第158章 深海鼓声(2/2)

他拔出潜水刀,割断了缆绳。四人拼命上浮,耳压变化带来的剧痛都顾不上。鼓声在身后紧追不舍,那苍凉的号角声仿佛贴着脊背吹响。

十五米,十米,五米...阳光透过海水,越来越亮。他们冲出水面时,呛咳声、惊叫声响成一片。李大海扯掉呼吸器,大口呼吸着咸湿的空气,心脏在胸腔里狂跳,像要炸开。

回到船上,没人说话。王明瘫在甲板上,眼神空洞。另一个学员一直在发抖,裹着毛巾也不管用。李大海检查了装备,一切正常。水下录音设备里只有水流声和他们急促的呼吸声——没有鼓声,没有号角。

那天晚上,李大海没回市区的旅馆,而是在岛上的老屋里过夜。这是外公留下的房子,墙上挂着褪色的渔网和老照片。他翻出外公的旧木箱,在箱底找到一个油布包,里面是一本手抄的家谱和几张泛黄的纸。

纸上用毛笔写着工整却已模糊的字迹,记录着一段家族秘辛:“吾族冼氏,自夫人以来,世守海疆...嘉靖年间,倭寇犯境,族中百二十人率船迎敌于放鸡岛海域...血战三日,船沉人亡,尸骨无存...然英魂不散,每至危难时,鼓声自深海起,警示后人...”

李大海的手在颤抖。他想起自己为什么叫“大海”——不是父母随便起的,是因为他出生时,外公梦见深海中有鼓声如雷。

他彻夜未眠,站在窗前望着漆黑的海面。月光下,海浪像无数银色的手臂伸向沙滩又缩回。远处的海平线上,隐约有灯光闪烁,是夜航的渔船。

第二天,学员们都要提前结束课程,李大海没有挽留。送走他们后,他又独自一人驾着小艇来到那片海域。阳光正好,海面平静得像一面镜子,看不出昨夜有任何异常。

他穿好装备,深吸一口气,再次潜入水中。

这一次,他下潜得很慢,仔细倾听每一丝声响。二十五米,三十米,又到了那艘沉船的位置。

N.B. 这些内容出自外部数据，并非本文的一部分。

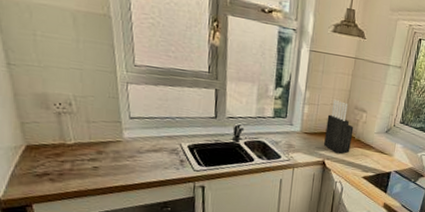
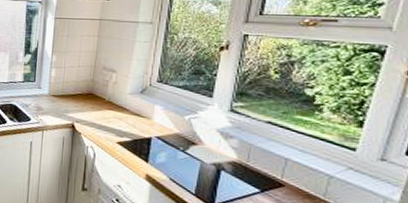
knife block: present [324,99,354,154] -> none [72,61,103,116]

海水微凉,光线昏暗,一切都和昨天一样——除了没有鼓声。

他在沉船周围游了一圈,仔细查看每一处缝隙。在船尾一处被珊瑚覆盖的地方,他的手碰到了一个坚硬的东西。扒开海藻和藤壶,露出一截锈蚀的金属,形状奇特,像是一件乐器的一部分。

他小心地将那东西取出,捧在手里端详。那是一截号角,铜制的,表面覆盖着厚厚的海洋沉积物,但基本形状还在。号角的末端刻着模糊的纹样,像是某种古老的图腾。

就在他触碰到号角的瞬间,耳边又响起了那苍凉的声音——不是从远处传来,而是直接在他脑海中响起,低沉而悠长,带着千年的回响。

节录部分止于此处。